(The data)

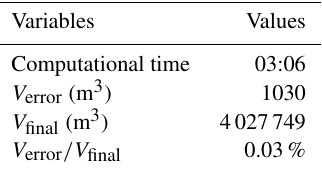
Table 6. Evaluation of software performance of Itzï in the test case of Hull. V error is the total volume created due to numerical instabil- ity during the simulation. V final is the total volume in the domain at the end of the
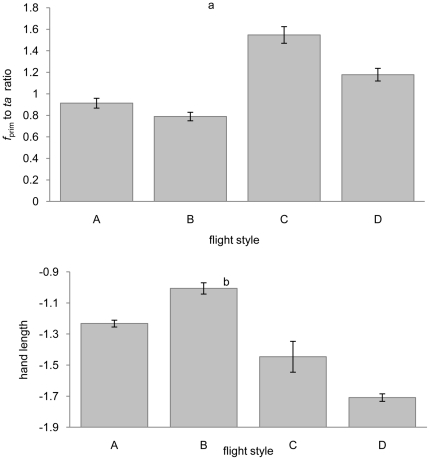
Mean primary feather length compared to total arm length (f
prim/ta) and mn length for the four flight style groups of Bruderer et al.
[18] (a) A one-way ANOVA showed that f
prim/ta was significantly different between four flight styles (F
3,182 = 37.789, P<0.001): back transformed mean f
prim/ta ratio were group A = 0.9131 (0.8685, 0.9557), B = 0.7889 (0.7190, 0.8588), C = 1.5471 (1.0835, 2.0107) and D = 1.1782 (1.1319, 1.2244). (b) ANCOVA with body size controlled showed that mn length was significantly different between the four flight styles (F
3,182 = 95.708, P<0.001): back transformed mean mn lengths for group A = −1.2326 (−1.2762, −1.1890), B = −1.0062 (−1.0823, −0.9301), C = −1.446 (−1.6814, −1.2114), D = −1.7088 (−1.7572, −1.6604).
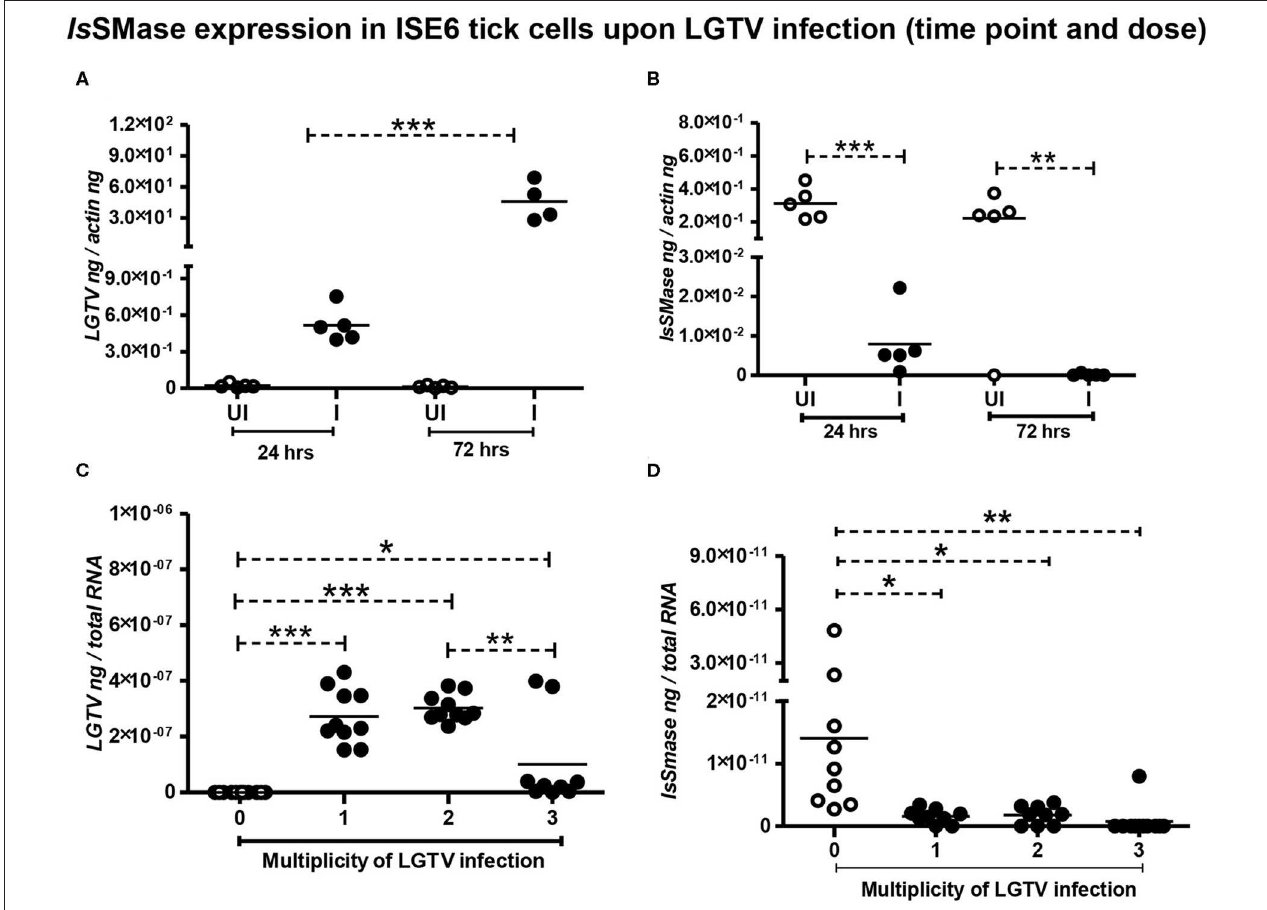
FIGURE 4 | Reduced Is SMase expression upon LGTV infection is time and dose dependent. QRT-PCR analysis showing LGTV viral loads (A,C) or Is SMase gene expression levels (B,D) at different time points (A,B) , or doses (C,D) in tick cells. LGTV loads (A) and Is SMase transcript levels (B) were determined at two different time points of 24 and 72h p.i. (C,D) , numbers (1, 2, 3) indicate multiplication of infection (MOI) corresponding to LGTV loads (C) or levels of Is SMase transcripts (D) in uninfected (0) or LGTV-infected (1, 2, 3 MOI) tick cells. Each circle indicates sample generated from one culture well analyzed as 5–10 replicates. Open circles represent the uninfected (UI or 0) group, whereas closed circles denote the LGTV-infected (1, 2, and 3 in dose or I in time points) group. LGTV loads or Is SMase mRNA levels were normalized to tick beta-actin levels. P -value determined by Student’s two-tailed t -test is shown. The asterisk indicates significance, and *, **, or *** denotes a P -value of less than 0.05, 0.01, and 0.001,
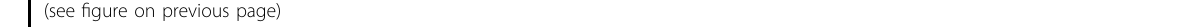
Fig. 4 MIRLET7BHG sponged miR-330-5p to upregulate SMO. A RNA pull-down assay examined the enrichment of miR-326 and miR-330-5p by biotin-labeled SMO. B qRT-PCR examined the overexpression ef fi ciency of miR-330-5p in activated HSCs. C qRT-PCR revealed the in fl uence of upregulated miR-330-5p on SMO expression in activated HSCs. D Binding sites between SMO and miR-330-5p were predicted by starBase database. E Luciferase reporter assay examined the changes in luciferase activity of wild-type and mutant SMO in activated HSCs after overexpressing miR-330- 5p. F RNA pull-down assay revealed the enrichment of four potential lncRNAs by biotin-labeled miR-330-5p. G qRT-PCR determined MIRLET7BHG expression in quiescent and activated HSCs. H qRT-PCR validated the depletion ef fi ciency of MIRLET7BHG and also evaluated the in fl uence of silenced MIRLET7BHG on SMO expression in activated HSCs. I LncLocator database and subcellular fraction assay revealed the subcellular location of MIRLET7BHG in activated HSCs. J Binding sites between MIRLET7BHG and miR-330-5p were predicted by starBase database. K RNA pull-down assay revealed the enrichment of MIRLET7BHG pulled down by biotin-labeled miR-330-5p. L RIP assay analyzed the enrichment of MIRLET7BHG, miR-330- 5p, and SMO in anti-Ago2 group relative to anti-IgG group. M Luciferase reporter assay detected the changes in luciferase activity of wild-type and mutant MIRLET7BHG under miR-330-5p overexpression. ** P < 0.01, “ n.s ” represents no signi fi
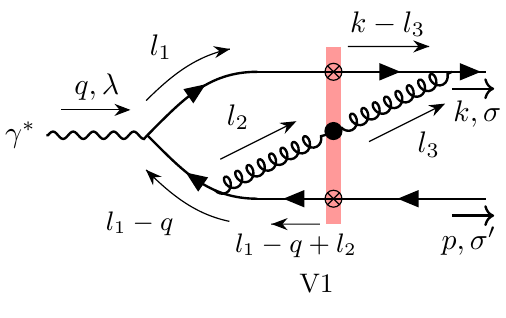
Figure 9 . Vertex correction from the gluon crossing the shock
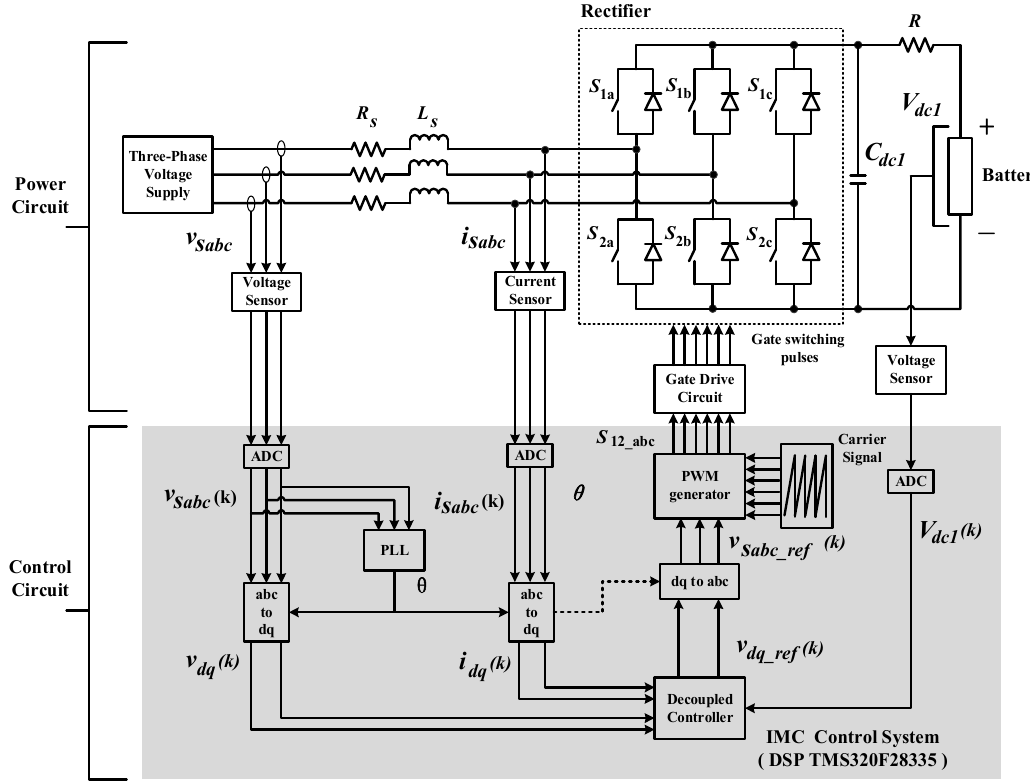
Figure 2. Block diagram of internal model controller (IMC) with synchronized decoupled controller.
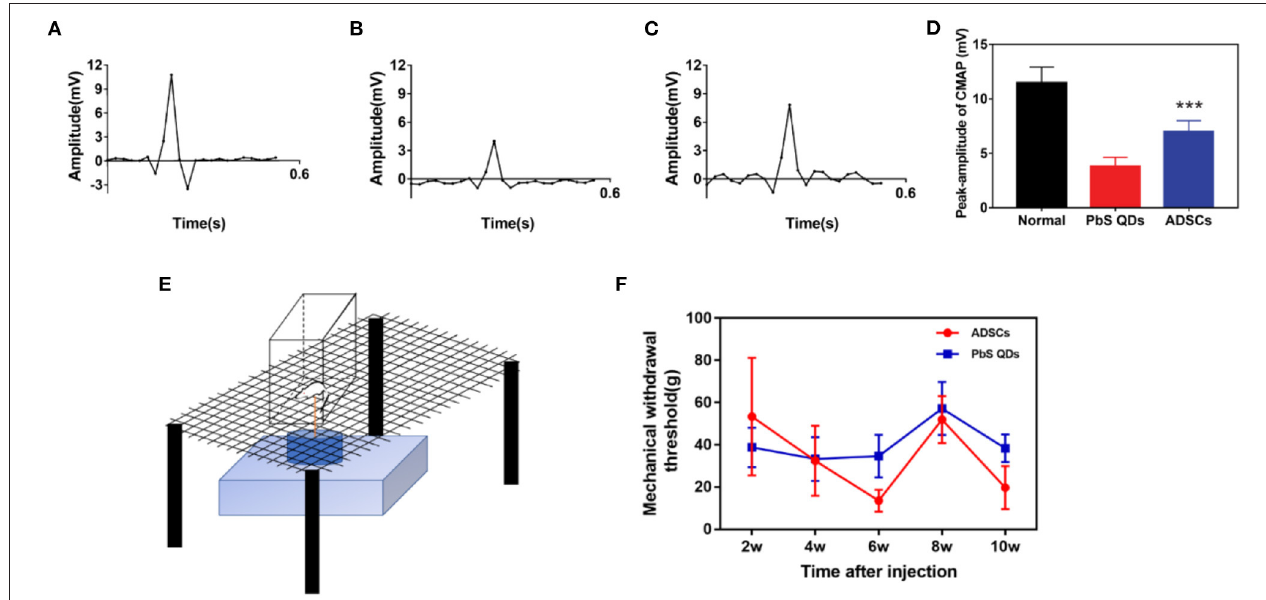
FIGURE 5 | Functional examination through electromyography and mechanical pain threshold. Electromyography of (A) healthy rats, (B) rats with PbS QDs injection, and (C) rats with PbS QDs labeled ADSCs injection at 3m post-injection. (D) Histogram of signal intensity measured from (A–C) . (E) Pattern diagram of Electronic Von Frey in rat. (F) Measurements of the mechanical withdrawal threshold of rat taken after injury (*** P < 0.001, vs. PbS QDs).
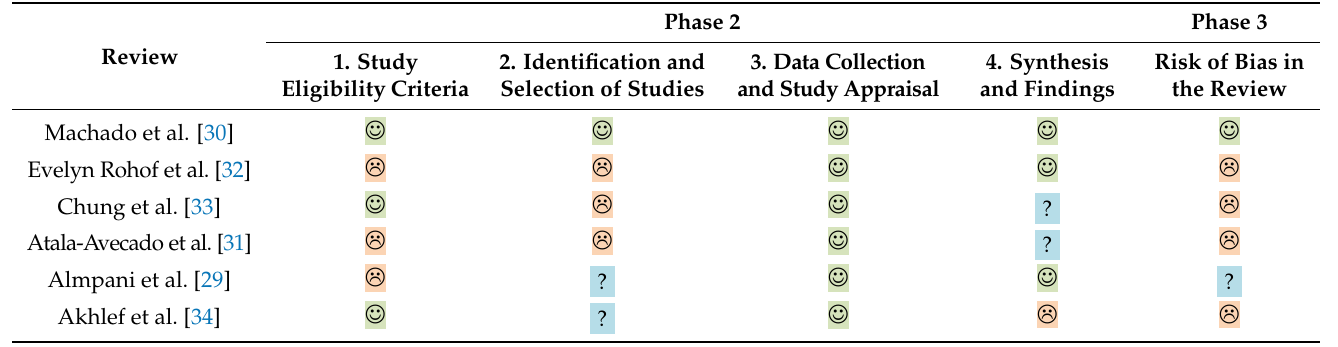
Table 3. ROBIS Results for risk of bias analysis in the included systematic reviews.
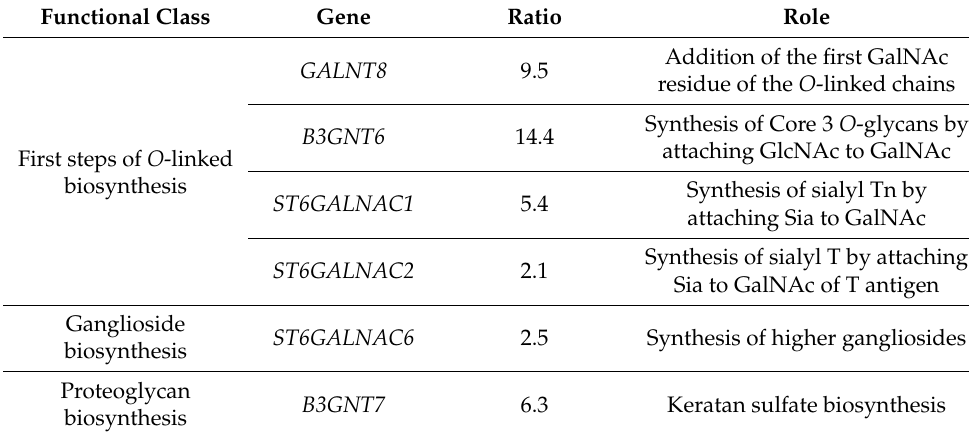
Table 2. Expression level of glycogenes in HBE and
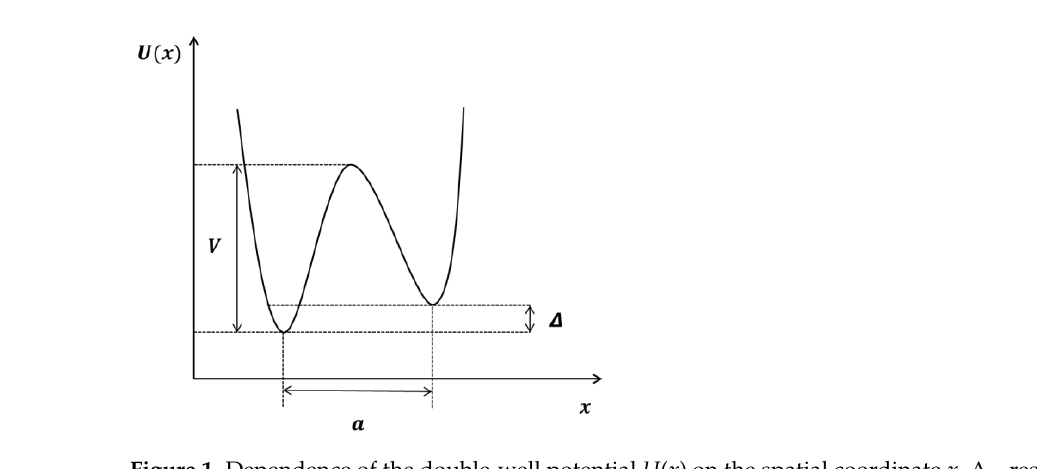
Figure 1. Dependence of the double-well potential U ( x ) on the spatial coordinate x . ∆ —resonance detuning; V —interwell barrier; a —width of the potential barrier.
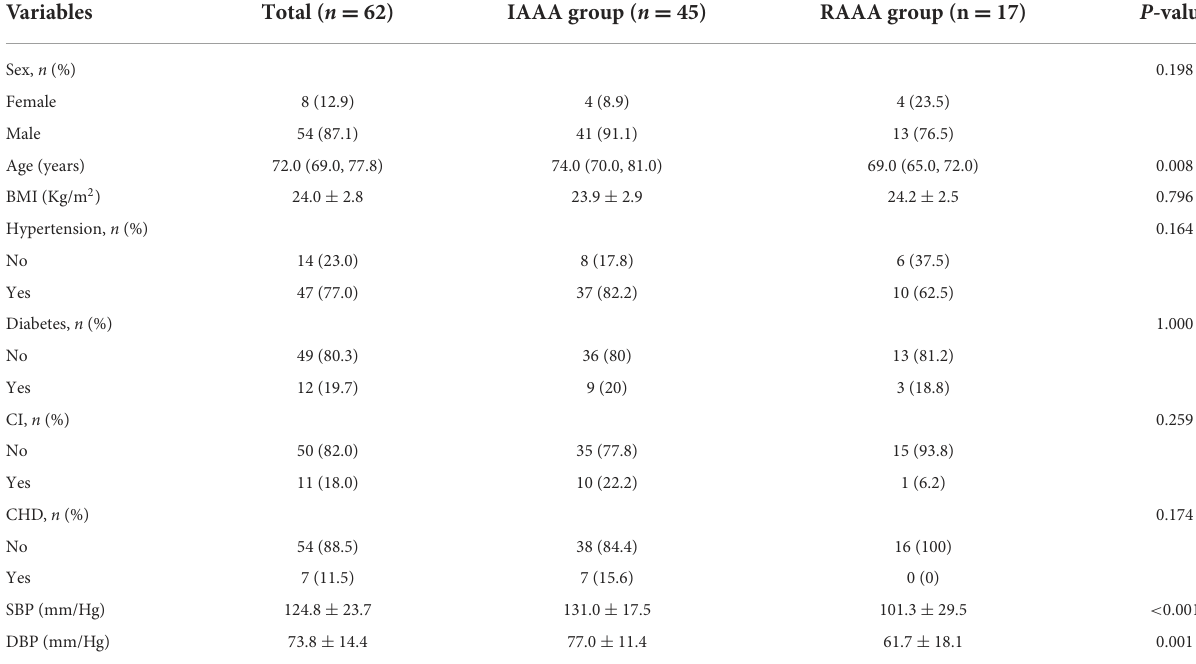
TABLE 1 Baseline information of intact and ruptured abdominal aortic aneurysms.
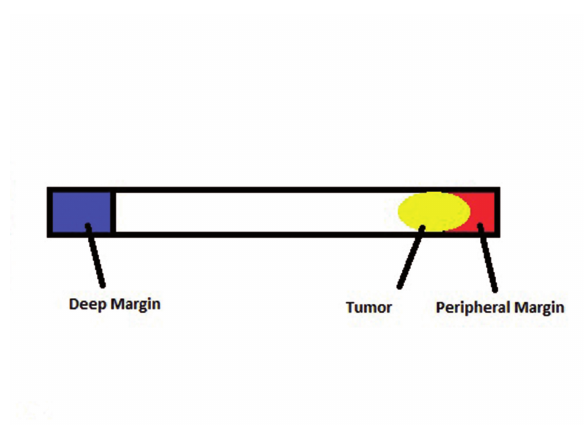
Figure 4 - Example of tumor distance from end of dyed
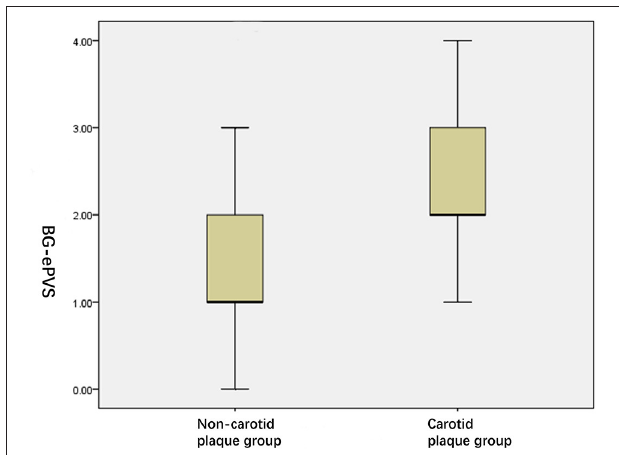
FIGURE 5 | High grade BG-ePVS in two groups.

(End The data)

- **Work task**
Output only an exact transcription of the lines above from the one with "prim/ta was significantly" up to and including the one with "3,182 = 95.708, P<0.001): back".

- **Solved problem**
prim/ta was significantly different between four flight styles (F
3,182 = 37.789, P<0.001): back transformed mean f
prim/ta ratio were group A = 0.9131 (0.8685, 0.9557), B = 0.7889 (0.7190, 0.8588), C = 1.5471 (1.0835, 2.0107) and D = 1.1782 (1.1319, 1.2244). (b) ANCOVA with body size controlled showed that mn length was significantly different between the four flight styles (F
3,182 = 95.708, P<0.001): back transformed mean mn lengths for group A = −1.2326 (−1.2762, −1.1890), B = −1.0062 (−1.0823, −0.9301), C = −1.446 (−1.6814, −1.2114), D = −1.7088 (−1.7572, −1.6604).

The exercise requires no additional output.